Ethiopian hospitals must do more to provide medicines to patients
Researchers say patients need better access to medicines at Ethiopian hospitals. Their study found patients often didn’t know enough about their medications, and some didn’t have access to all the drugs they needed. Their medicines were also very expensive, and hospitals were not managing the resources and staff needed to dispense medications well enough.
Many Ethiopians suffer from tuberculosis, HIV/AIDS, pneumonia, diabetes, cancer and high blood pressure. Unfortunately, medicines are often not available or are not taken properly by patients, and pharmaceutical services are generally poor.
The government wanted to improve the situation using a system called the “Auditable Pharmaceutical Transactions and Services” (APTS). In this 2017 study, researchers wanted to know if the system indeed improved medicine access for patients.
They looked specifically at how the system was applied at 2 public hospitals in southern Ethiopia.
They surveyed pharmacy staff and interviewed 400 patients. They used statistical methods to analyse their answers so that they could draw conclusions about any differences between the 2 hospitals.
Unfortunately, they determined that the ATPS system was of a low quality at both hospitals. They said patients showed little knowledge of medications, medication was expensive, and patients did not have access to all medications needed. There was also pharmaceutical mismanagement, and resources, staff, and facilities required for dispensing medications were not satisfactory.
Most Ethiopians live below the poverty line, so having access to affordable medicines is key to making healthcare accessible and equitable to citizens. Researchers say this study shows which challenges hospitals need to address to improve access, and they recommend administrative training for those who dispense medicines.
They caution however that their study was done on only a small group of people, so may not represent the situation in the general population, and some patient responses could have reflected their feelings about other healthcare departments.
But the researchers did compare their results to work done in other African and lower-income countries such as Ghana and Haiti, and found many similarities.

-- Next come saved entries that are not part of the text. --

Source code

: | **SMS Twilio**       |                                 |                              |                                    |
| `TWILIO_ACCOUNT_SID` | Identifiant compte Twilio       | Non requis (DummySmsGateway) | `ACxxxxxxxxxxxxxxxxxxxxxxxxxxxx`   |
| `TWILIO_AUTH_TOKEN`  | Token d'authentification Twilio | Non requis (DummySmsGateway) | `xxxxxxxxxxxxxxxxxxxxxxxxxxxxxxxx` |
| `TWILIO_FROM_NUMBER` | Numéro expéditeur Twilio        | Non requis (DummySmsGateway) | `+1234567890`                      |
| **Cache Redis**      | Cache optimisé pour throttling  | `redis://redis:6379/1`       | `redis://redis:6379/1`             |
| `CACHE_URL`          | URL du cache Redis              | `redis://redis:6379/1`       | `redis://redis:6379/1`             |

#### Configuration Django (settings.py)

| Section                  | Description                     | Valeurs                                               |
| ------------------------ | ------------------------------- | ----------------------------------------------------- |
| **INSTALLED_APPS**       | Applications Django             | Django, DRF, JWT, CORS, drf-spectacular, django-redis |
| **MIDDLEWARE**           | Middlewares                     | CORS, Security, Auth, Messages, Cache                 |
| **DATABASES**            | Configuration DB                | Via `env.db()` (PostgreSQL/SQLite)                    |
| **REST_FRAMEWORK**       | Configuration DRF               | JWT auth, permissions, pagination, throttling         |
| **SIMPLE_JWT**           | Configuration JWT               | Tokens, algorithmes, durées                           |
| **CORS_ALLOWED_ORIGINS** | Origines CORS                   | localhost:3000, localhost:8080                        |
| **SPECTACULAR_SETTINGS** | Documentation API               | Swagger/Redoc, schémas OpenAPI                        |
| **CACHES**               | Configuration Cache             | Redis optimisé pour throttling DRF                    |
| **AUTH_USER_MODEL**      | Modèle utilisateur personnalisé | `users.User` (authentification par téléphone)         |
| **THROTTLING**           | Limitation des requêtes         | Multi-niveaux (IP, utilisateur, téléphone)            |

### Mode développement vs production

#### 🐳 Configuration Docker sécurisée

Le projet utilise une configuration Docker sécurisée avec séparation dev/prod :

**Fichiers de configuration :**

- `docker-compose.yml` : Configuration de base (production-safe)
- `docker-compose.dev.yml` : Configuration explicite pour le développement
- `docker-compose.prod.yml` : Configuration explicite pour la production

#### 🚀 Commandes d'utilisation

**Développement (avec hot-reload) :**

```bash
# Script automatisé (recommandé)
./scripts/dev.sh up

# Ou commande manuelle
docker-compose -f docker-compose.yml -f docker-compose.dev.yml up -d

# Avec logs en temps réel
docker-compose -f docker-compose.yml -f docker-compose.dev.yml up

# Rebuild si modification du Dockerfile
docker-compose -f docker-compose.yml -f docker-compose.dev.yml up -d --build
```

Background: Availability of essential medicines is necessary to maintain health of the community. In Ethiopia, availability of medicines was low (65%), with high expiry rate (8.24%), low patient knowledge on correct dosage (50.5%) and satisfaction on pharmacy services (74.5%). To avert these problems, the government had endorsed legislation on a system called “Auditable Pharmaceutical Transactions and Services (APTS)”. However, the outcomes and challenges in implementation of this system were not assessed.
Objective: To assess the implementation status of APTS and its challenges at public hospitals in Gamo Gofa Zone Southern Ethiopia, April 2017.

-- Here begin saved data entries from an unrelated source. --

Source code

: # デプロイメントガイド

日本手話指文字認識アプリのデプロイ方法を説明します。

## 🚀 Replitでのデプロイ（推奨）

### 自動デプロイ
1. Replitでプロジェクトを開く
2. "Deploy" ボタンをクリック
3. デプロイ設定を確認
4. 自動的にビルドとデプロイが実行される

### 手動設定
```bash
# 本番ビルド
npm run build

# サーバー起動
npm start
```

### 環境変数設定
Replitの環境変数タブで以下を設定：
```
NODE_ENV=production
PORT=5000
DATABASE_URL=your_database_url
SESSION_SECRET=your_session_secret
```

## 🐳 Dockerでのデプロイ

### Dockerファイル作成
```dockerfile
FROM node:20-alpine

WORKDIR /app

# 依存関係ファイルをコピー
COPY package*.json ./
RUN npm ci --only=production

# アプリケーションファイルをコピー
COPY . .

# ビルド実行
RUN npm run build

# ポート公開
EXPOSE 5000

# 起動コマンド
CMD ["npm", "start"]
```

Methods: Facility based Cross sectional study was conducted in two APTS implementing hospitals in Gamo Gofa zone. Semi structured Self-administered questionnaire was distributed to all pharmacy staffs in selected hospitals. APTS reports of 12 months (with different characteristics) were reviewed. Four hundred patients were interviewed by data collectors about patient knowledge and satisfaction using WHO questionnaire. The data were entered and analyzed using Statistical package for social science students/SPSS version 20. T-test and linear regression was used to evaluate significant differences between two hospitals with level of significance pre-set at p-value ≤0.05.
Results: All dispensing units in primary hospital had six (75%) out of the eight essential equipment for dispensing practice. it was found that respondents in general hospital stated higher scores in general setting of outpatient pharmacy (4.58 Versus 4.25; P <0.001), but lower scores for availability and cost of medicines (4.24 vs 4.43; P<0.05) when compared with those in primary level hospital. There was no significant difference in instruction of medicine provided by dispenser (2.58 vs 2.59; P>0.05), dispenser client interaction (3.09 vs 4.08; P>0.05) and total satisfaction score (2.09 vs 2.02; P>0.05).
Conclusion and recommendations: In our study Quality of Auditable Pharmaceutical Transactions and Service was low, especially regarding patient knowledge about medicines, unaffordability of medicines, less availability of prescribed drugs, poor transparency of pharmaceutical transactions, insufficient counselling practice and limited facilities for dispensing such as, key medicines, formularies and standard guidelines. We therefore recommend the following measures responsible bodies to improve these gaps by taking administrative actions and providing continued education and training for dispensers.